PROBLEMAS POR RESOLVER:
1. Responde con datos del texto sobre Jordi Pujol:
(a) ¿Qué prefirió Pujol, en el primer traspaso hecho por Suárez, en vez de pedir Hacienda?
(b) ¿Durante cuántos años no había tenido tiempo Pujol de regularizar la herencia?
(c) ¿Quién fue el primer president de la democracia?
2. ¿Qué personas, aparte de Jordi Pujol, aparecen en el texto sobre Jordi Pujol con nombre y apellido?

TEXTO DE ESTUDIO:
┌──

El expresident Jordi Pujol ha sido un político con luces y sombras. De luces no voy a hablar. Es su obligación tenerlas, pero las sombras han acabado por devorarlo.
Desde el primer traspaso hecho por Suárez, en que en vez de pedir Hacienda, prefirió la ruinosa "Lotería Catalana", o cuando no aceptó la propiedad de las autopistas, una vez terminado el plazo de posesión de las empresas, y que nos cuesta tanto dinero a los catalanes, mientras vemos la gratuidad de autopistas y autovías en el resto de España. Por no hablar en su empeño personal en colocar al ex juez Pascual Estivill, y su posterior defensa. Fué condenado. O por no haberse entendido nunca con E.R.C., en particular con un político tan honesto como Heribert Barrera.
A pesar de ello estuvo muchos años en el gobierno de la Generalitat, eso sí, mostrando unos tics de autoritarismo y vanagloria.
Pues bien, su prestigio (que lo tenía) se ha esfumado de golpe. Primero por el caso de la famosa herencia que no había tenido tiempo de regularizar en 34 años. Después por su clan familiar, que no tiene nada que envidiar al clan de los Franco-Polo.
Ya lo dijo tiempo ha el primer president de la democracia, el estimado Josep Tarradellas, un estadista honesto con el cual Pujol no se entendía: "Pujol es autoritario y dictatorial, e igual que Franco, cree que Catalunya es su finca personal. Con el tiempo dejará un país en la ruina" TARRADELLAS TENIA RAZON.

└──

LISTADO DE REGISTROS:
┌──

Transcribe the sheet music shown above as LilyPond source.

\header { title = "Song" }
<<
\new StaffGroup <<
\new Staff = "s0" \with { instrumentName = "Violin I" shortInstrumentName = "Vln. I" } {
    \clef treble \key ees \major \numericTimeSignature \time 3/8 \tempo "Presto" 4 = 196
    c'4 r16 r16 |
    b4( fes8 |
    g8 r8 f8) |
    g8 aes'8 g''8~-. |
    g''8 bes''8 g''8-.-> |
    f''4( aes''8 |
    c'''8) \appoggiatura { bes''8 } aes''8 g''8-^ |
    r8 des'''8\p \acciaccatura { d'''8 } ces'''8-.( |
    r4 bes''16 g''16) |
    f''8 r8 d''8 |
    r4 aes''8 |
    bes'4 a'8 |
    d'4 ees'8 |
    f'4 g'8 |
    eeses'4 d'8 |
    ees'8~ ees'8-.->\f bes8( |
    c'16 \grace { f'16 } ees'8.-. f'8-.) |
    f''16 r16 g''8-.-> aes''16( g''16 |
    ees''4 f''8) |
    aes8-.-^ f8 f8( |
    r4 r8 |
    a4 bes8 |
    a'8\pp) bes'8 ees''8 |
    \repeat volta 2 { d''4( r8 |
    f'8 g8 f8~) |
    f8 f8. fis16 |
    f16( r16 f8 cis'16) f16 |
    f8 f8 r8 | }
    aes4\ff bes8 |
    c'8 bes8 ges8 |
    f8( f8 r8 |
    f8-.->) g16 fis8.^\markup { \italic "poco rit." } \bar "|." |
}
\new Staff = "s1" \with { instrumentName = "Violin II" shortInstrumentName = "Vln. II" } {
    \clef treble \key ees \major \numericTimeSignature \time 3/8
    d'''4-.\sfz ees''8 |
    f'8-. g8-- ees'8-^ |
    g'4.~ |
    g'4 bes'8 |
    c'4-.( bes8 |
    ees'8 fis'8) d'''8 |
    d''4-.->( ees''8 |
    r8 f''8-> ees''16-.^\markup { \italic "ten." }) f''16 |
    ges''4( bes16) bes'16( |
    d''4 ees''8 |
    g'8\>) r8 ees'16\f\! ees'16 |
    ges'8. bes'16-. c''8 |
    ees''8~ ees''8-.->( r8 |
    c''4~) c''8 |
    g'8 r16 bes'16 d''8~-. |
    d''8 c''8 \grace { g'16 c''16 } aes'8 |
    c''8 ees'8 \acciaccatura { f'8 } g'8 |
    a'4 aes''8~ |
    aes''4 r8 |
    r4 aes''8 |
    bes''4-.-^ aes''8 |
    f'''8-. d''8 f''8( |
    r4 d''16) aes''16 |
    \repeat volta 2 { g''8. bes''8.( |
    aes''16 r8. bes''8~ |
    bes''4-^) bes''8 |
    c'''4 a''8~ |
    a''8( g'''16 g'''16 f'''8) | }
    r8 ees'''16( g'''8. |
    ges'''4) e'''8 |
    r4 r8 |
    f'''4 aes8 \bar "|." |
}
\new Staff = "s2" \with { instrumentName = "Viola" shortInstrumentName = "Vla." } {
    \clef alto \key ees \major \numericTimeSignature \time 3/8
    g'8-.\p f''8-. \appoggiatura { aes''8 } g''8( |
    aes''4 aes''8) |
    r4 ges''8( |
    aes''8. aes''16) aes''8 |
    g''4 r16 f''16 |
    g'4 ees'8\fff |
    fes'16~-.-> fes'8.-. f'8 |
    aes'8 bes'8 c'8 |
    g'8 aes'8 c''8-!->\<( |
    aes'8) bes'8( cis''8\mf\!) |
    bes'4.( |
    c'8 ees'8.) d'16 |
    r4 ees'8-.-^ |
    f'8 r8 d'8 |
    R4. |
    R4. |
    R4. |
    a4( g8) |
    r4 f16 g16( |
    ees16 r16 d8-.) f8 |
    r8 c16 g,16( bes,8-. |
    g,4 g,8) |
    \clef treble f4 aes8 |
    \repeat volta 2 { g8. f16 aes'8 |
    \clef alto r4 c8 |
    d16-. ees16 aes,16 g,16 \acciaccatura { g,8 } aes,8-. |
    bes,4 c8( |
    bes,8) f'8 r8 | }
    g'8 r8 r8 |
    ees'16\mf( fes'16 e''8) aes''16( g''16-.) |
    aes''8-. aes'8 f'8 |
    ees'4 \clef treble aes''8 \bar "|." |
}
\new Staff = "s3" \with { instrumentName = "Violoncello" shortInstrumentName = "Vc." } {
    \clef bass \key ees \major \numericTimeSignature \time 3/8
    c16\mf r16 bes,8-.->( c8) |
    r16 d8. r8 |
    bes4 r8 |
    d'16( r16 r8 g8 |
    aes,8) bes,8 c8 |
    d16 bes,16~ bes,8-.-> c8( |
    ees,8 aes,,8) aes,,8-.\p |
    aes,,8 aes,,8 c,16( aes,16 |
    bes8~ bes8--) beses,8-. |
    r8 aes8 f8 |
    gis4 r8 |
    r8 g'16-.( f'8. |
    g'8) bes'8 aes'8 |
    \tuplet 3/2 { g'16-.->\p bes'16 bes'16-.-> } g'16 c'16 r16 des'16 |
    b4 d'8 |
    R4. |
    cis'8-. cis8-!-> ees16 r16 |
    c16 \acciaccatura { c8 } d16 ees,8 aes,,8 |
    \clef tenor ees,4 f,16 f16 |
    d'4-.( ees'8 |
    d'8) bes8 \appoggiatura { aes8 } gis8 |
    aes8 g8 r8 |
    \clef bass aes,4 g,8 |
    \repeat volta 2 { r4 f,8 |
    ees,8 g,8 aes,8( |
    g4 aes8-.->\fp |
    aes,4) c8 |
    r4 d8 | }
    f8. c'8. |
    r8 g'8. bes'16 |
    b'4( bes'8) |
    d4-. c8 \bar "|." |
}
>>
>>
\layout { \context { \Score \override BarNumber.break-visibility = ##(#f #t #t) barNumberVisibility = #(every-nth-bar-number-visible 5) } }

└──

RESULTADOS POR TAREA:
1.
(a) La "Lotería Catalana", que el texto califica de ruinosa.
(b) Durante 34 años.
(c) Josep Tarradellas.

2. Pascual Estivill, Heribert Barrera y Josep Tarradellas.